▶ [Exercise description]: Copy every entry below exactly, and keep out the pictures.

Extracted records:

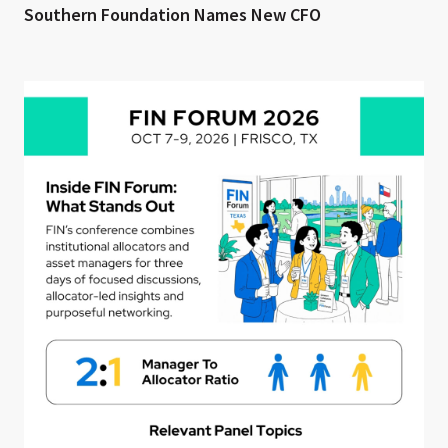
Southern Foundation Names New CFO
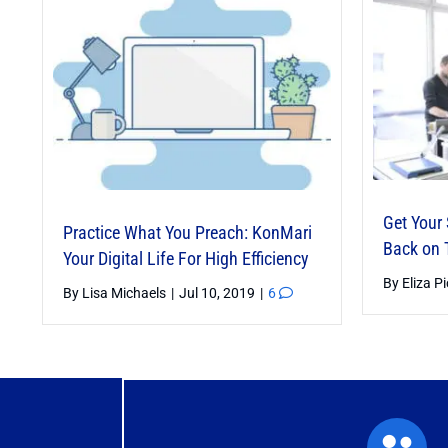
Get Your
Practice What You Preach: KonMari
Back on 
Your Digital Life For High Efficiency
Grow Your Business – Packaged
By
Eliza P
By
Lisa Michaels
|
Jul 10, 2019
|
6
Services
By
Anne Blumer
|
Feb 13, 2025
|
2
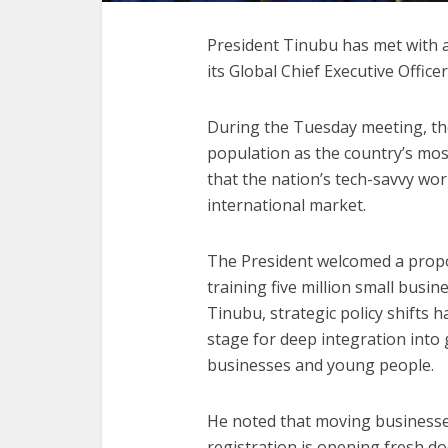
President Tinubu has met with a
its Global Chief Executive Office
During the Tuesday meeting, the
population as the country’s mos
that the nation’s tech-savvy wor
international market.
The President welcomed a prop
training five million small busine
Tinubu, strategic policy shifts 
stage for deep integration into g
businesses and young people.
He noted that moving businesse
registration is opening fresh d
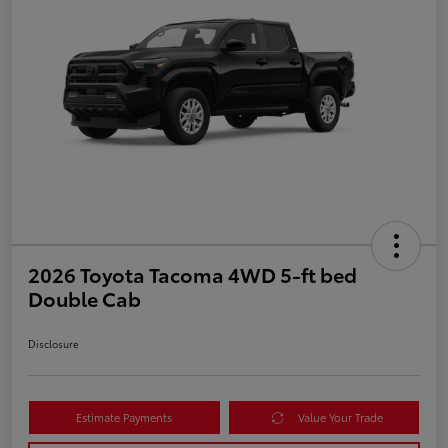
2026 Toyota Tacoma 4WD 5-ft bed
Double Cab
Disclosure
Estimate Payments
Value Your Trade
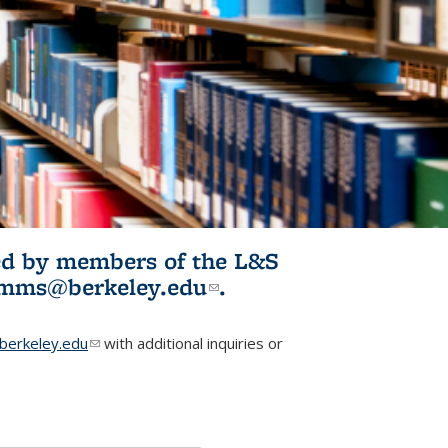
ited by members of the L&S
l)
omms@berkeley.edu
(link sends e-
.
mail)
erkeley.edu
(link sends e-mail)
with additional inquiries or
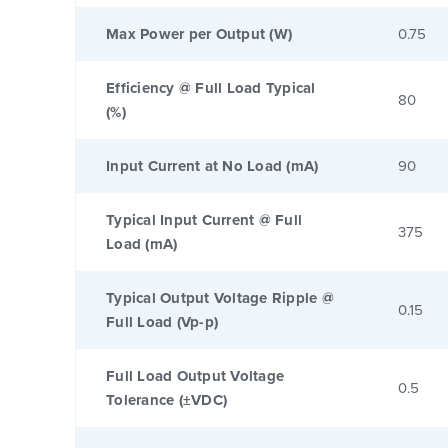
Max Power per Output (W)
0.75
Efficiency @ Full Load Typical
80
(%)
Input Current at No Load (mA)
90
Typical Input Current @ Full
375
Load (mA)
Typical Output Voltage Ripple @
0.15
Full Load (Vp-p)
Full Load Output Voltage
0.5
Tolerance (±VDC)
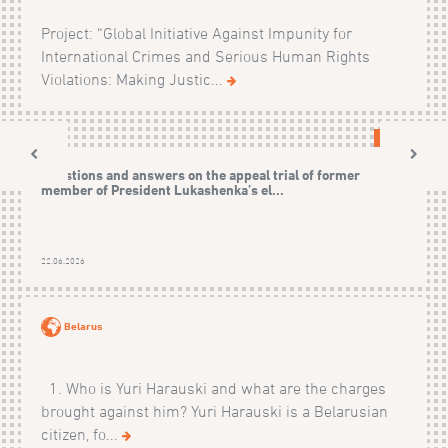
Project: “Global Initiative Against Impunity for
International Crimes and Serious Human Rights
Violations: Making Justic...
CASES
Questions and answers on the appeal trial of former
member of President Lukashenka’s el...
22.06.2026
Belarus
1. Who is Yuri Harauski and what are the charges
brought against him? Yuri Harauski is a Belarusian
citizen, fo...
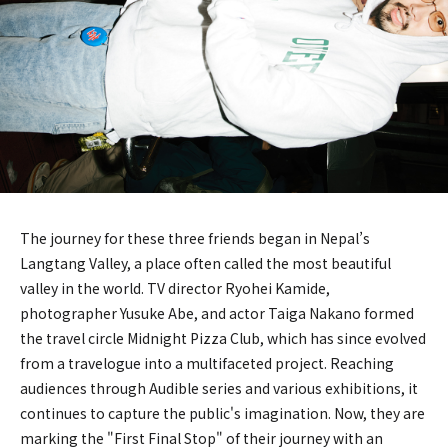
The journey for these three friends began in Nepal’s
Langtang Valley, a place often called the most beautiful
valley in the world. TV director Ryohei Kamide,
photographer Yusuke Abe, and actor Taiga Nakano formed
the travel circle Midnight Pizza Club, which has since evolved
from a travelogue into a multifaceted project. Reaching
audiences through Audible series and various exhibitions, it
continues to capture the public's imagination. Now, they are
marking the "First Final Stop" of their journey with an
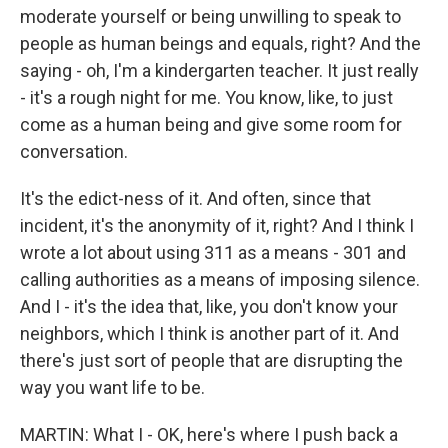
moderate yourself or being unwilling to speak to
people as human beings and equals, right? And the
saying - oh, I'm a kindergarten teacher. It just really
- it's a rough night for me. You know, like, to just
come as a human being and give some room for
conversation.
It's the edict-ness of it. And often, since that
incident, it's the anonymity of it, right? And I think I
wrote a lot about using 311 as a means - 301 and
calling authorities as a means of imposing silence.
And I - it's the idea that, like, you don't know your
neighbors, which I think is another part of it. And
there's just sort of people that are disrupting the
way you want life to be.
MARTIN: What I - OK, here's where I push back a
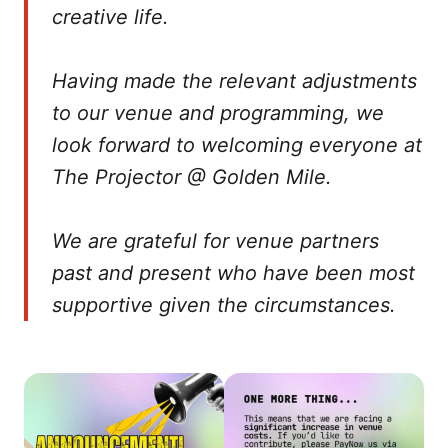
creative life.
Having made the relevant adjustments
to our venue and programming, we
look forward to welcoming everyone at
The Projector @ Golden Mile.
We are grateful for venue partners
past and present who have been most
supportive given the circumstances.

▶ [Written answer]:
Southern Foundation Names New CFO
Get Your
Practice What You Preach: KonMari
Back on 
Your Digital Life For High Efficiency
Grow Your Business – Packaged
By
Eliza P
By
Lisa Michaels
|
Jul 10, 2019
|
6
Services
By
Anne Blumer
|
Feb 13, 2025
|
2
President Tinubu has met with a
its Global Chief Executive Office
During the Tuesday meeting, the
population as the country’s mos
that the nation’s tech-savvy wor
international market.
The President welcomed a prop
training five million small busine
Tinubu, strategic policy shifts 
stage for deep integration into g
businesses and young people.
He noted that moving businesse
registration is opening fresh d
2026 Toyota Tacoma 4WD 5-ft bed
Double Cab
Disclosure
Estimate Payments
Value Your Trade
ited by members of the L&S
l)
omms@berkeley.edu
(link sends e-
.
mail)
erkeley.edu
(link sends e-mail)
with additional inquiries or
Max Power per Output (W)
0.75
Efficiency @ Full Load Typical
80
(%)
Input Current at No Load (mA)
90
Typical Input Current @ Full
375
Load (mA)
Typical Output Voltage Ripple @
0.15
Full Load (Vp-p)
Full Load Output Voltage
0.5
Tolerance (±VDC)
Project: “Global Initiative Against Impunity for
International Crimes and Serious Human Rights
Violations: Making Justic...
CASES
Questions and answers on the appeal trial of former
member of President Lukashenka’s el...
22.06.2026
Belarus
1. Who is Yuri Harauski and what are the charges
brought against him? Yuri Harauski is a Belarusian
citizen, fo...
The journey for these three friends began in Nepal’s
Langtang Valley, a place often called the most beautiful
valley in the world. TV director Ryohei Kamide,
photographer Yusuke Abe, and actor Taiga Nakano formed
the travel circle Midnight Pizza Club, which has since evolved
from a travelogue into a multifaceted project. Reaching
audiences through Audible series and various exhibitions, it
continues to capture the public's imagination. Now, they are
marking the "First Final Stop" of their journey with an
moderate yourself or being unwilling to speak to
people as human beings and equals, right? And the
saying - oh, I'm a kindergarten teacher. It just really
- it's a rough night for me. You know, like, to just
come as a human being and give some room for
conversation.
It's the edict-ness of it. And often, since that
incident, it's the anonymity of it, right? And I think I
wrote a lot about using 311 as a means - 301 and
calling authorities as a means of imposing silence.
And I - it's the idea that, like, you don't know your
neighbors, which I think is another part of it. And
there's just sort of people that are disrupting the
way you want life to be.
MARTIN: What I - OK, here's where I push back a
creative life.
Having made the relevant adjustments
to our venue and programming, we
look forward to welcoming everyone at
The Projector @ Golden Mile.
We are grateful for venue partners
past and present who have been most
supportive given the circumstances.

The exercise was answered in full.